Here are some key points about common activation functions used in neural networks:

1. Linear Activation Function:
• The linear activation function computes a weighted sum of the inputs and biases without applying any nonlinearity.
• The output of the function is simply the sum of the inputs and biases multiplied by the weights.
• The linear activation function is mainly used in regression problems where the output needs to be continuous and unbounded.
• However, it is not commonly used in neural networks because it cannot introduce nonlinearity into the network, which is often necessary to learn complex patterns and relationships in the data.
1. Sigmoid Activation Function:
• The sigmoid activation function applies a sigmoid function to the weighted sum of the inputs to produce an output between 0 and 1.
• The sigmoid function is a nonlinear function that has an S-shaped curve, which makes it useful in binary classification problems where the output is a probability value.
• However, the sigmoid function has some drawbacks, such as the vanishing gradient problem, which can make it difficult to train deep neural networks.
1. Tanh Activation Function:
• The tanh activation function applies the hyperbolic tangent function to the weighted sum of the inputs to produce an output between -1 and 1.
• The tanh function is similar to the sigmoid function, but it is symmetric around 0 and has a steeper gradient, which makes it more useful in classification problems where the output needs to be bounded.
• However, like the sigmoid function, the tanh function can suffer from the vanishing gradient problem, which can make it difficult to train deep neural networks.

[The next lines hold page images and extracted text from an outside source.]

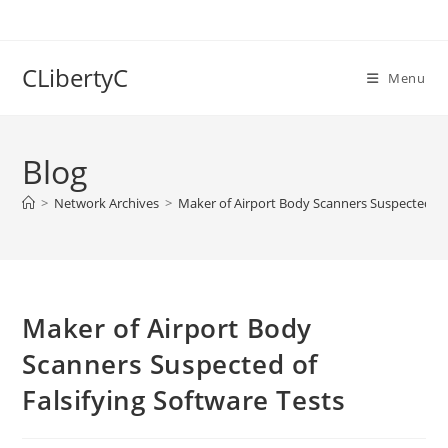
Skip
to
content
CLibertyC
Menu
Blog
>
Network Archives
>
Maker of Airport Body Scanners Suspected of 
Maker of Airport Body
Scanners Suspected of
Falsifying Software Tests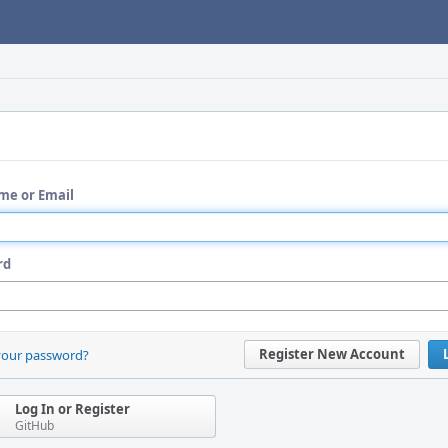
me or Email
rd
Register New Account
your password?
Log In or Register
GitHub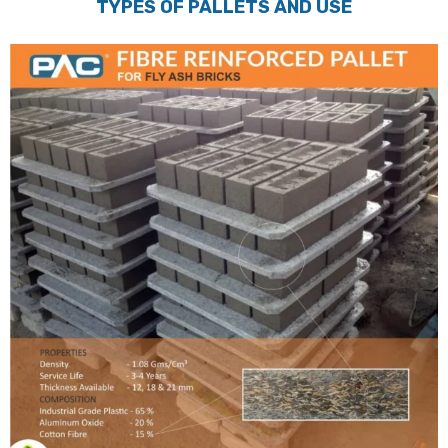
TYPES OF PALLETS AND USE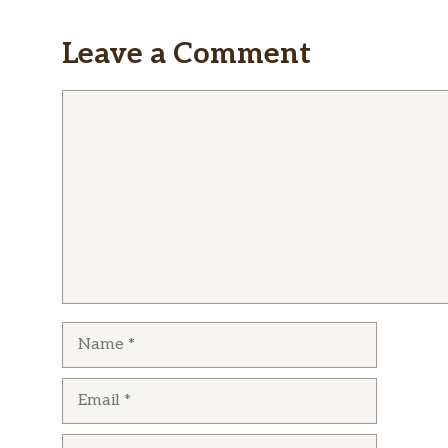
Leave a Comment
Comment
Name
Email
Website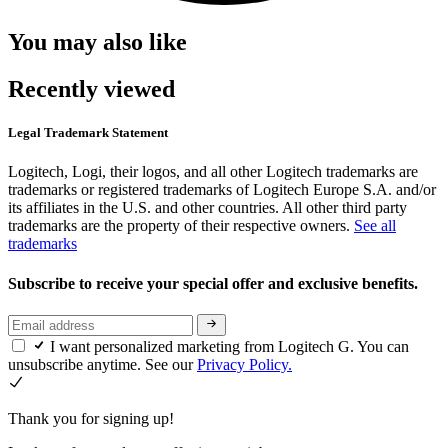
You may also like
Recently viewed
Legal Trademark Statement
Logitech, Logi, their logos, and all other Logitech trademarks are
trademarks or registered trademarks of Logitech Europe S.A. and/or
its affiliates in the U.S. and other countries. All other third party
trademarks are the property of their respective owners.
See all
trademarks
Subscribe to receive your special offer and exclusive benefits.
I want personalized marketing from Logitech G. You can
unsubscribe anytime. See our
Privacy Policy.
Thank you for signing up!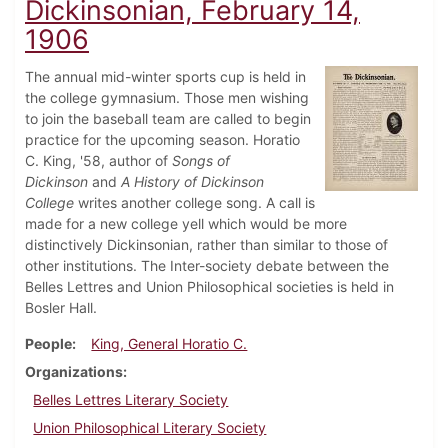
Dickinsonian, February 14,
1906
The annual mid-winter sports cup is held in
the college gymnasium. Those men wishing
to join the baseball team are called to begin
practice for the upcoming season. Horatio
C. King, '58, author of
Songs of
Dickinson
and
A History of Dickinson
College
writes another college song. A call is
made for a new college yell which would be more
distinctively Dickinsonian, rather than similar to those of
other institutions. The Inter-society debate between the
Belles Lettres and Union Philosophical societies is held in
Bosler Hall.
People
King, General Horatio C.
Organizations
Belles Lettres Literary Society
Union Philosophical Literary Society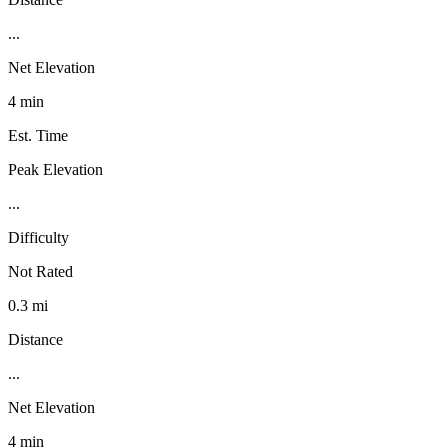
...
Net Elevation
4 min
Est. Time
Peak Elevation
...
Difficulty
Not Rated
0.3 mi
Distance
...
Net Elevation
4 min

1. Hard Tanh Activation Function:
• The hard tanh activation function is a modified version of the tanh function that applies a threshold to the output to produce an output between -1 and 1.
• The hard tanh function is faster to compute than the tanh function and is commonly used in embedded systems and real-time applications.
• However, like the tanh function, the hard tanh function can suffer from the vanishing gradient problem.
1. Softmax Activation Function:
• The softmax activation function is used in the output layer of multi-class classification problems.
• The softmax function normalizes the output so that the sum of all outputs is 1, representing the probability distribution over all possible classes.
• The softmax function is useful for multi-class classification problems because it provides a clear output that indicates the probability of the input belonging to each class.
1. Rectified Linear Activation Function (ReLU):
• The rectified linear activation function (ReLU) applies a linear function to the weighted sum of the inputs if it is positive, and outputs 0 otherwise.
• The ReLU function is commonly used in hidden layers of deep neural networks and is known to improve training performance.
• The ReLU function is fast to compute and does not suffer from the vanishing gradient problem, which makes it useful in deep neural networks.